▶ **Task goal**
What is needed is an exact copy of the records below, with the pictures left out.

Items listed in a dataset:
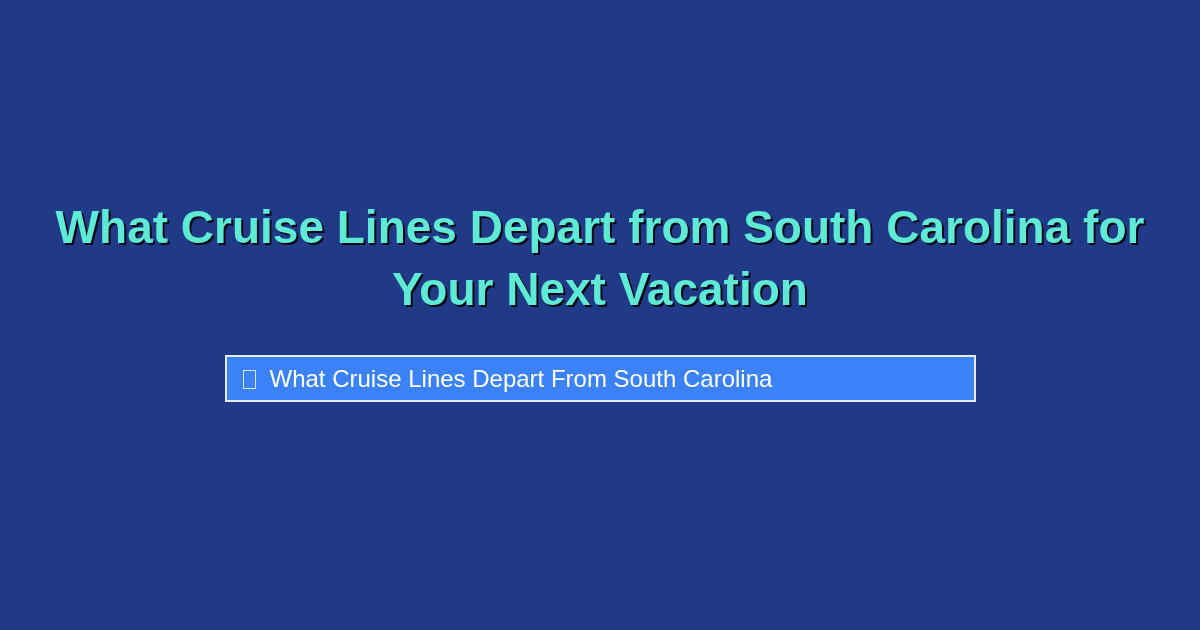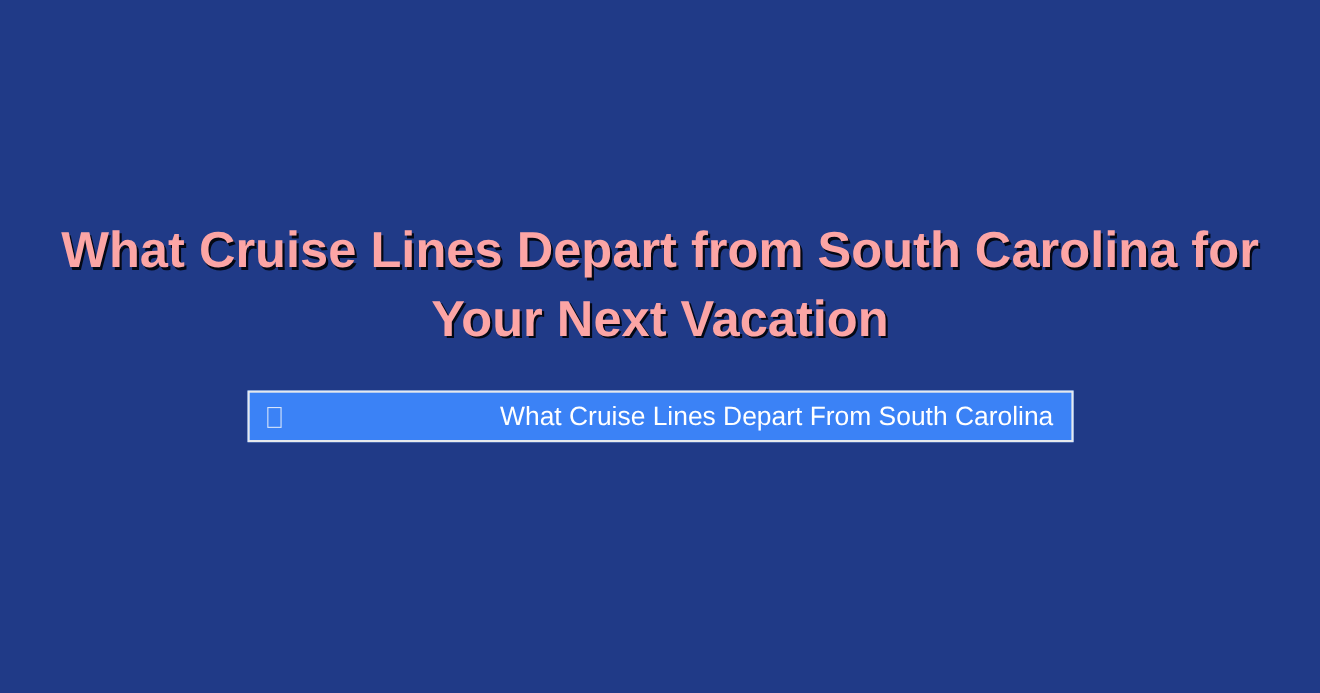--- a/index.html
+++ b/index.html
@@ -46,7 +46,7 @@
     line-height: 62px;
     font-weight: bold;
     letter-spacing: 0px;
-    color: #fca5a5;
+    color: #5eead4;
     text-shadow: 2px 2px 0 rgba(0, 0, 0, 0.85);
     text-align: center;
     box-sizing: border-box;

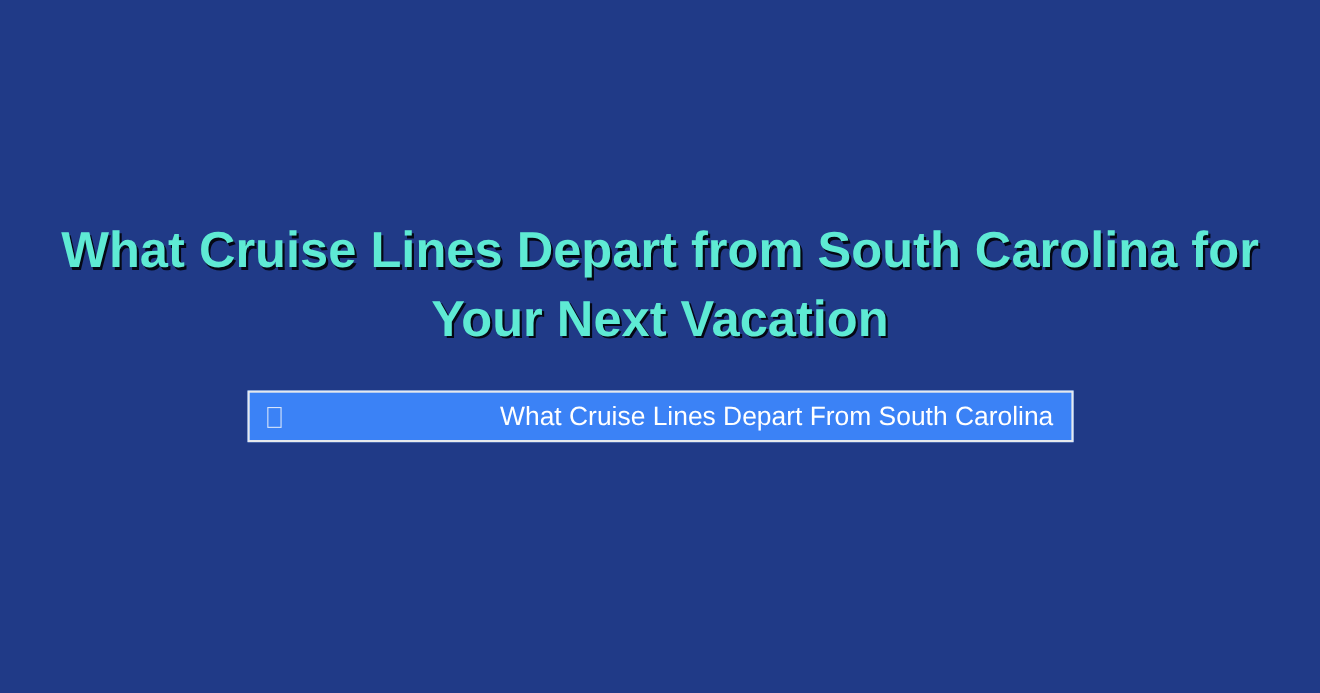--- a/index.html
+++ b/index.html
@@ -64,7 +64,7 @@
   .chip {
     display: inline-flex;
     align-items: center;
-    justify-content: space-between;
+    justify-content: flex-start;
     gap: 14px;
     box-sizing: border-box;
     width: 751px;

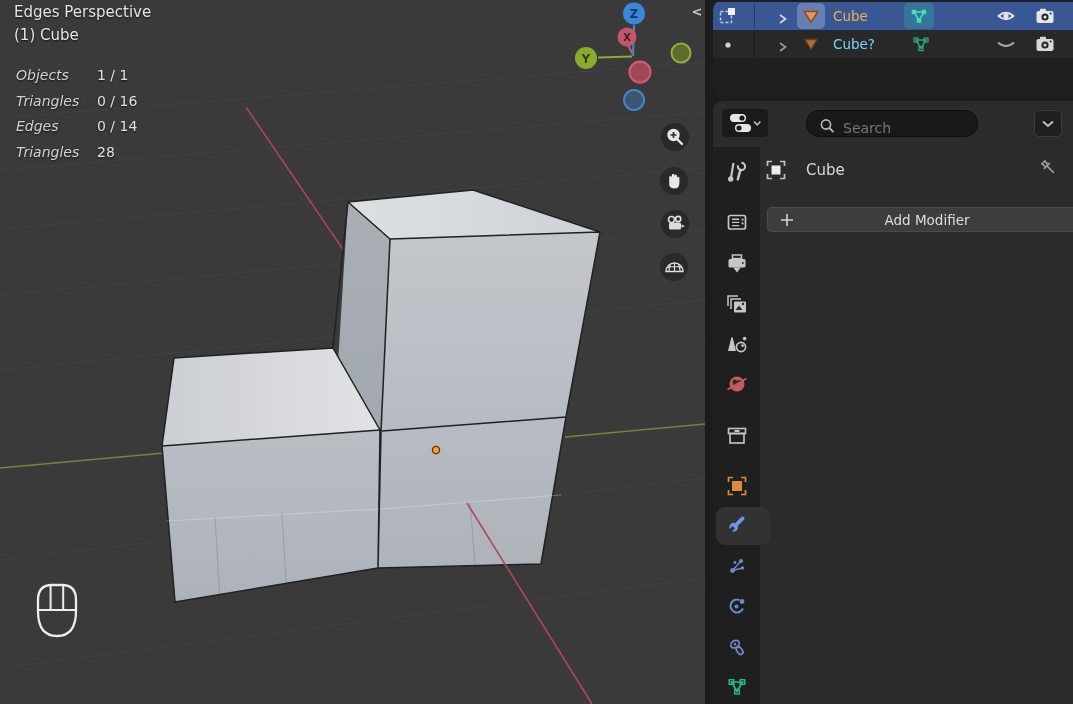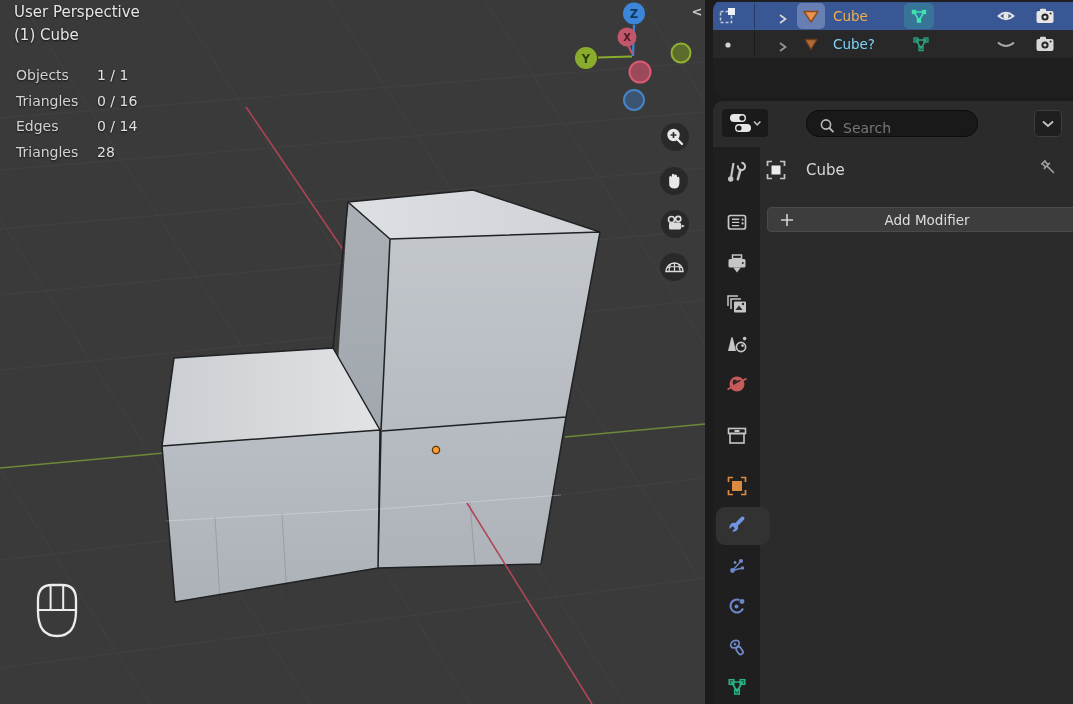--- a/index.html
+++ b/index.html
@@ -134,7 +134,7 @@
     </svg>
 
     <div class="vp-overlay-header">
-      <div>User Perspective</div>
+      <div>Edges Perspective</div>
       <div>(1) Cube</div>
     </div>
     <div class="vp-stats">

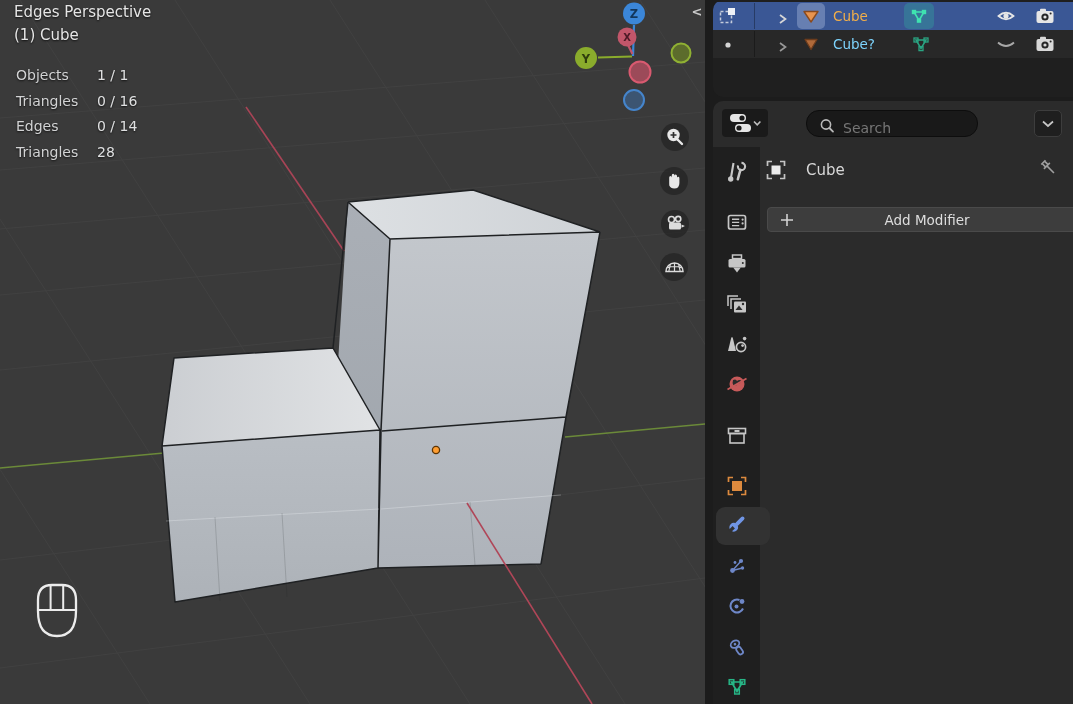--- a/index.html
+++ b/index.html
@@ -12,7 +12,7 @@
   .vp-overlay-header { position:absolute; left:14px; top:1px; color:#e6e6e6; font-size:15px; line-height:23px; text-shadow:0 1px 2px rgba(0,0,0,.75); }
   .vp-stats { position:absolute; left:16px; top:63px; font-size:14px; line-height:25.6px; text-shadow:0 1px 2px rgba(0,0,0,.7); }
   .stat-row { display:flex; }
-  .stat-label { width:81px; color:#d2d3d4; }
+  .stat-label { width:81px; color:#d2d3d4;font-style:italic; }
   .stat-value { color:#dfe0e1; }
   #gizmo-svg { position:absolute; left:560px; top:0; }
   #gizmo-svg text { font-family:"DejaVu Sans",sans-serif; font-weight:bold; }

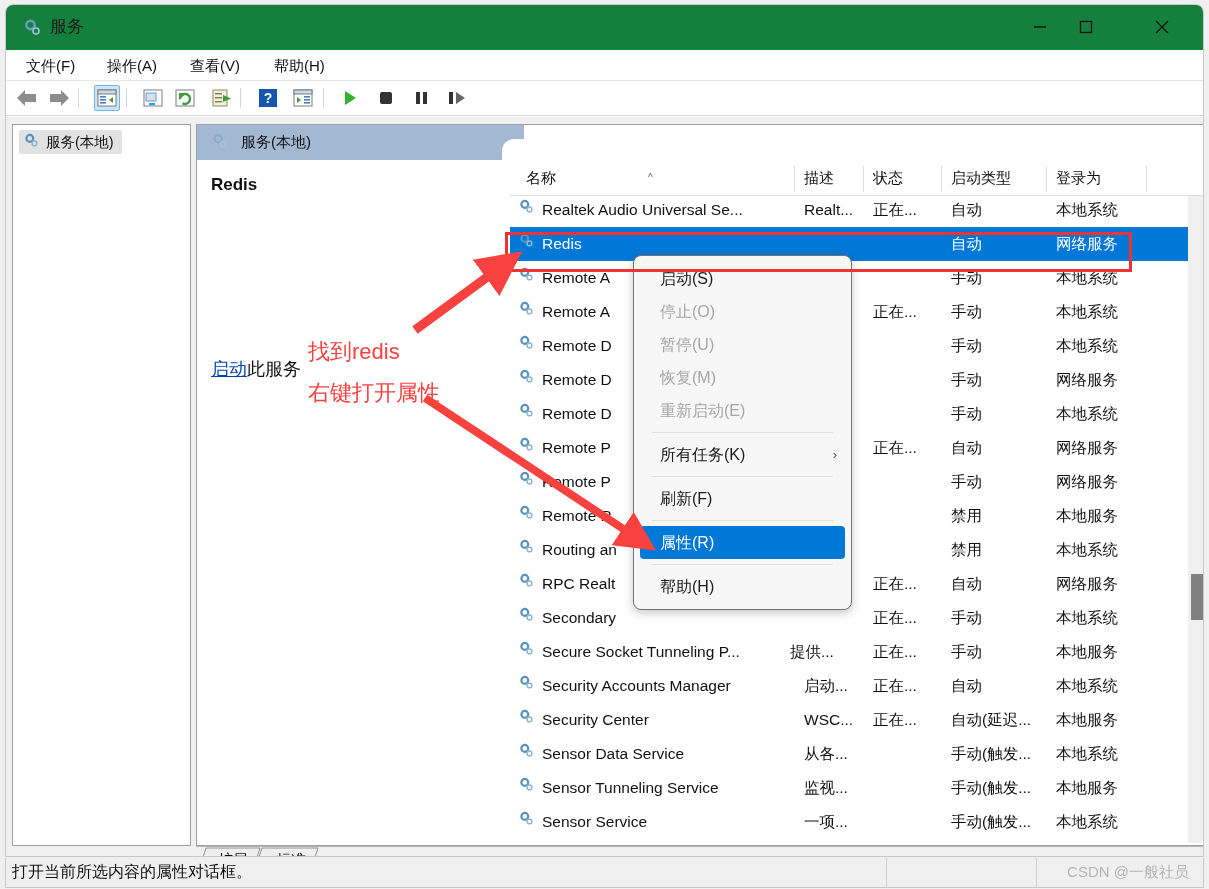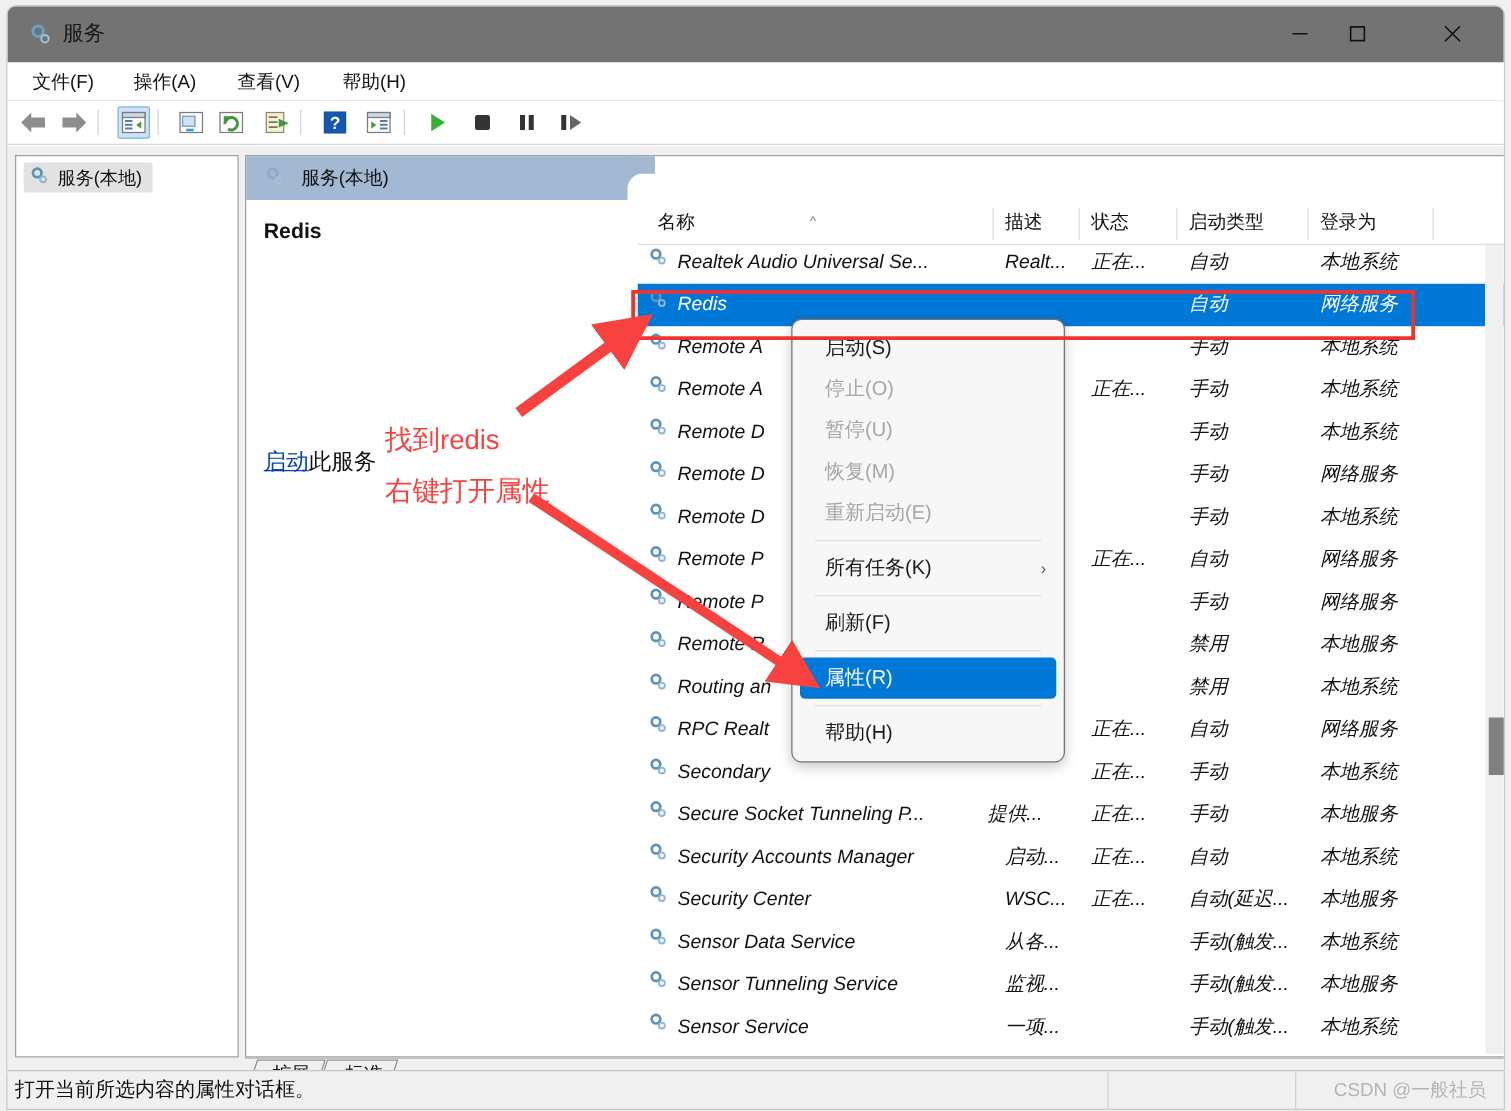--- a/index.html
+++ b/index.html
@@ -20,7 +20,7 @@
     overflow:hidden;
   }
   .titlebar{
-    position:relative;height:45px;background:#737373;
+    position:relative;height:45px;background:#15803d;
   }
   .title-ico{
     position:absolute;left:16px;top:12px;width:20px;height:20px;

▶ **Response to the task**
--- a/index.html
+++ b/index.html
@@ -46,7 +46,7 @@
     line-height: 62px;
     font-weight: bold;
     letter-spacing: 0px;
-    color: #fca5a5;
+    color: #5eead4;
     text-shadow: 2px 2px 0 rgba(0, 0, 0, 0.85);
     text-align: center;
     box-sizing: border-box;

--- a/index.html
+++ b/index.html
@@ -64,7 +64,7 @@
   .chip {
     display: inline-flex;
     align-items: center;
-    justify-content: space-between;
+    justify-content: flex-start;
     gap: 14px;
     box-sizing: border-box;
     width: 751px;

--- a/index.html
+++ b/index.html
@@ -134,7 +134,7 @@
     </svg>
 
     <div class="vp-overlay-header">
-      <div>User Perspective</div>
+      <div>Edges Perspective</div>
       <div>(1) Cube</div>
     </div>
     <div class="vp-stats">

--- a/index.html
+++ b/index.html
@@ -12,7 +12,7 @@
   .vp-overlay-header { position:absolute; left:14px; top:1px; color:#e6e6e6; font-size:15px; line-height:23px; text-shadow:0 1px 2px rgba(0,0,0,.75); }
   .vp-stats { position:absolute; left:16px; top:63px; font-size:14px; line-height:25.6px; text-shadow:0 1px 2px rgba(0,0,0,.7); }
   .stat-row { display:flex; }
-  .stat-label { width:81px; color:#d2d3d4; }
+  .stat-label { width:81px; color:#d2d3d4;font-style:italic; }
   .stat-value { color:#dfe0e1; }
   #gizmo-svg { position:absolute; left:560px; top:0; }
   #gizmo-svg text { font-family:"DejaVu Sans",sans-serif; font-weight:bold; }

--- a/index.html
+++ b/index.html
@@ -20,7 +20,7 @@
     overflow:hidden;
   }
   .titlebar{
-    position:relative;height:45px;background:#737373;
+    position:relative;height:45px;background:#15803d;
   }
   .title-ico{
     position:absolute;left:16px;top:12px;width:20px;height:20px;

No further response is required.